Among the entries below, find all lines that include "پیچی" and copy them.
================
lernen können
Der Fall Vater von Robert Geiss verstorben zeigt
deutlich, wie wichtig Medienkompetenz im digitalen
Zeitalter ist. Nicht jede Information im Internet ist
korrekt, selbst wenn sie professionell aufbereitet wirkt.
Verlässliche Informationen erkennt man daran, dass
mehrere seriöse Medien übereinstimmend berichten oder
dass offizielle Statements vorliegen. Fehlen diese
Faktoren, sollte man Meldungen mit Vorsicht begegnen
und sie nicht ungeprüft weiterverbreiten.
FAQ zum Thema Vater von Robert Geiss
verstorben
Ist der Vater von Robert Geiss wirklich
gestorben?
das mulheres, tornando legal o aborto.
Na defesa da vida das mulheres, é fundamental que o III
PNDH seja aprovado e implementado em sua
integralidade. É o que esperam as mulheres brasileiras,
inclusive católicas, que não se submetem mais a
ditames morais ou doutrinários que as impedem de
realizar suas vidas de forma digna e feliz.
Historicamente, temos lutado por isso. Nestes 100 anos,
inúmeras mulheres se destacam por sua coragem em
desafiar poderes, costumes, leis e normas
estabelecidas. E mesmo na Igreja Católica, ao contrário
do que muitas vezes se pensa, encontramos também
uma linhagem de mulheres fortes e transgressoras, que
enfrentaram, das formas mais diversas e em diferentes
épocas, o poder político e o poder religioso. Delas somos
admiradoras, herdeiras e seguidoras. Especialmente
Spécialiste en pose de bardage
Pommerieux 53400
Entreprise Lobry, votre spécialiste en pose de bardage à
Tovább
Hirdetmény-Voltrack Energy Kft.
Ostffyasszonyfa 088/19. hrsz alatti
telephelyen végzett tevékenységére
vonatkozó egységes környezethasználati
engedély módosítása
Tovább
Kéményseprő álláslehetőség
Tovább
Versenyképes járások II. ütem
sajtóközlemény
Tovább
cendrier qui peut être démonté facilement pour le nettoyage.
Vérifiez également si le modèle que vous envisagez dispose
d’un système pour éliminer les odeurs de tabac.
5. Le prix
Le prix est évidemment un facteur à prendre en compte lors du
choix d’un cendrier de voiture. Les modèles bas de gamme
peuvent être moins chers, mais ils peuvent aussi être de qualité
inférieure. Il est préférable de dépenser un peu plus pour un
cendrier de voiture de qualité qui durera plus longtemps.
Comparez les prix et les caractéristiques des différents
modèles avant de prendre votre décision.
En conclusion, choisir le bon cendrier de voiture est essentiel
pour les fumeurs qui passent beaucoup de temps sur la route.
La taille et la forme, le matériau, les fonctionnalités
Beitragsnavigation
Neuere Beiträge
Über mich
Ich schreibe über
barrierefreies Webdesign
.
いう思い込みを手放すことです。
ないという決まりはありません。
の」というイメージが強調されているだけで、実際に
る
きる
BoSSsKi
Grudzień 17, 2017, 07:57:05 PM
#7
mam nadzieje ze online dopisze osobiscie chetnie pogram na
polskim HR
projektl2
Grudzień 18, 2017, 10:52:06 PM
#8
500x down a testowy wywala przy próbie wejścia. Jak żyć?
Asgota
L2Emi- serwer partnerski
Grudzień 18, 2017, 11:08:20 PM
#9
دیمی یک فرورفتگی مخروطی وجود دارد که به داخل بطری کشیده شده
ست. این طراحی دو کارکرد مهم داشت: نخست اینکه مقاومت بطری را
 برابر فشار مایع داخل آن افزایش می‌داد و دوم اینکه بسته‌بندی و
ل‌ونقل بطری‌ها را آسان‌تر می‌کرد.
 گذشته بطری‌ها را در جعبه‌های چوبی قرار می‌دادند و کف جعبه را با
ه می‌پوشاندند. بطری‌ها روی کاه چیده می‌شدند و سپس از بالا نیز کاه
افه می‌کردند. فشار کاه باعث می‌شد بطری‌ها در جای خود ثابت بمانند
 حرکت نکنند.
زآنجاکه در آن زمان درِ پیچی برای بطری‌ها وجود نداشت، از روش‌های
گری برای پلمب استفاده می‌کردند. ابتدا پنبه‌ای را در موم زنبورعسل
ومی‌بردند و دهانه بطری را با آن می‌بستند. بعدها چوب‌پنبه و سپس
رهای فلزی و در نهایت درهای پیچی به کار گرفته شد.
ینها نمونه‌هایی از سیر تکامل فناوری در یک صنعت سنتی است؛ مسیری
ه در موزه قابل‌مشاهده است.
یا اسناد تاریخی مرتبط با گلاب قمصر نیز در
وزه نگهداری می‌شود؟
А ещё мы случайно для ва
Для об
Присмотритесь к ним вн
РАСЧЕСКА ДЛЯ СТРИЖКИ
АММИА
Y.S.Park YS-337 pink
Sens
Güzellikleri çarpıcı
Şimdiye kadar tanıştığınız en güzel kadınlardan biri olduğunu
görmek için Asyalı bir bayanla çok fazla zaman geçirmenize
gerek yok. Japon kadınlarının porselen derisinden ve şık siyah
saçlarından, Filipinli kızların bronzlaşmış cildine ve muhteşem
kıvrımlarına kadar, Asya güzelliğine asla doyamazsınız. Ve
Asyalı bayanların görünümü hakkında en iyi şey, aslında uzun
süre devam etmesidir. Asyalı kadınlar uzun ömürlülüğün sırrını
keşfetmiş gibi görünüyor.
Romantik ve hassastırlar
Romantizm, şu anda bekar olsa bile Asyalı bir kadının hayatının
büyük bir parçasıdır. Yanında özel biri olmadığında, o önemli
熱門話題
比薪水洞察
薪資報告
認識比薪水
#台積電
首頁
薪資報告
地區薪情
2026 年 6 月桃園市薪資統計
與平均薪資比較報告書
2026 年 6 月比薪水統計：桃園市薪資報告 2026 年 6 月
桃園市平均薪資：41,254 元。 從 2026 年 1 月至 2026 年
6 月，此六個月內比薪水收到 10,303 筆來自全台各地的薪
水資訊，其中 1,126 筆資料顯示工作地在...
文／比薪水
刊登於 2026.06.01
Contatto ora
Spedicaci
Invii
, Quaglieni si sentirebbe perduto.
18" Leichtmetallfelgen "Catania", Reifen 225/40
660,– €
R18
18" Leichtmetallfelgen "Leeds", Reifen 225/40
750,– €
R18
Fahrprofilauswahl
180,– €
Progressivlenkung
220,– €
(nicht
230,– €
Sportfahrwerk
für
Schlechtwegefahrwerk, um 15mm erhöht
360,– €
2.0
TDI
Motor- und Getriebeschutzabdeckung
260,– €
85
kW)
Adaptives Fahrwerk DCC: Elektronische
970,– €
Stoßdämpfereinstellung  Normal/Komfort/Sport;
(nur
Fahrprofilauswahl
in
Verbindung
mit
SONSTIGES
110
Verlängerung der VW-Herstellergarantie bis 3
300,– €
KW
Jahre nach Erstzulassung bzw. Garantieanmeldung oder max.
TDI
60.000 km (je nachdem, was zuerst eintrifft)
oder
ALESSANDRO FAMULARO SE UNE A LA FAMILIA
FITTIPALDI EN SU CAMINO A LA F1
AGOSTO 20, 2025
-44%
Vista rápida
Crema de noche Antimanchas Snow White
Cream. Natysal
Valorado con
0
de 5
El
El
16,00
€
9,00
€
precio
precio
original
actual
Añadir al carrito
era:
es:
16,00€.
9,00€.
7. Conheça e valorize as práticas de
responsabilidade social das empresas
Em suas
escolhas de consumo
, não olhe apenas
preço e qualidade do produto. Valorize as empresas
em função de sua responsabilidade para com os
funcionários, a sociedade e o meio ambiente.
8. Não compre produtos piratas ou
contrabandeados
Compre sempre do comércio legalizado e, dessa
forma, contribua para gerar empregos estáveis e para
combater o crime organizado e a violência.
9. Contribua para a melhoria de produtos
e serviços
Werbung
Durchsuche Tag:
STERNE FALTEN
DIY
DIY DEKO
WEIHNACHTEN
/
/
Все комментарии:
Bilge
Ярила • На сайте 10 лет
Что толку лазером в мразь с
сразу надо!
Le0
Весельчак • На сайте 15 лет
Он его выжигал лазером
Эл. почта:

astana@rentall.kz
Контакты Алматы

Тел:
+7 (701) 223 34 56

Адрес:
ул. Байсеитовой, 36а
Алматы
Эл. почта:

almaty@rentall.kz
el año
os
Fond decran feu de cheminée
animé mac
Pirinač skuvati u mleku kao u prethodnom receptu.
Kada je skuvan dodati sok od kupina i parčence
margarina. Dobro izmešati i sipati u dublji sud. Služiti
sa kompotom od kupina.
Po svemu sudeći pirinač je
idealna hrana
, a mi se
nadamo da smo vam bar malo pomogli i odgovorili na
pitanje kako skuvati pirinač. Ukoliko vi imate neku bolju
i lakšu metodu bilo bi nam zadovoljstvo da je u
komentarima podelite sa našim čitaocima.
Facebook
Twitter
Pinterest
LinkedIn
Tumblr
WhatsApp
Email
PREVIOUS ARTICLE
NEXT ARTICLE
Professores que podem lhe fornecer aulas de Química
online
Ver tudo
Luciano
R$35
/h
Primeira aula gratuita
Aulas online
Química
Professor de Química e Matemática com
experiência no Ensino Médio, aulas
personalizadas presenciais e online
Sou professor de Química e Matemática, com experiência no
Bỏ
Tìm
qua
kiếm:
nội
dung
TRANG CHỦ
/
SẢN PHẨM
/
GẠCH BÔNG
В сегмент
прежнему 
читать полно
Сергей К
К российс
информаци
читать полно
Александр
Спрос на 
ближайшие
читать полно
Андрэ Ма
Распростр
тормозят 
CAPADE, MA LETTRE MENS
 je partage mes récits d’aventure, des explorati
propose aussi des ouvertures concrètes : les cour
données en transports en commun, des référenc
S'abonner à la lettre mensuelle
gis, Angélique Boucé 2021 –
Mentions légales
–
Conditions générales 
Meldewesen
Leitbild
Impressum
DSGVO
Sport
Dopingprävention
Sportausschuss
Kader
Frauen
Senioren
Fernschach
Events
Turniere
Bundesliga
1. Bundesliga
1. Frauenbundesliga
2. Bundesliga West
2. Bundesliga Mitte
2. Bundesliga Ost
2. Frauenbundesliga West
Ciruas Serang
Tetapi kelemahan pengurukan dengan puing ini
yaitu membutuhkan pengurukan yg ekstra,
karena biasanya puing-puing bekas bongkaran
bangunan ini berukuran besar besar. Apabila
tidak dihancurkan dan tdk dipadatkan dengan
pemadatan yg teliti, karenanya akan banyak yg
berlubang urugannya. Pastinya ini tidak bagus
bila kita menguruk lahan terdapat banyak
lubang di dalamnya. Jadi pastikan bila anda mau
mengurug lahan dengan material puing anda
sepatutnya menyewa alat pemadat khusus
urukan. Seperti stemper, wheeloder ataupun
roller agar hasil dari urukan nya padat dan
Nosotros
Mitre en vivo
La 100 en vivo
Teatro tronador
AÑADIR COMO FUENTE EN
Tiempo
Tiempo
================
WRITTEN REPLY -
زآنجاکه در آن زمان درِ پیچی برای بطری‌ها وجود نداشت، از روش‌های
رهای فلزی و در نهایت درهای پیچی به کار گرفته شد.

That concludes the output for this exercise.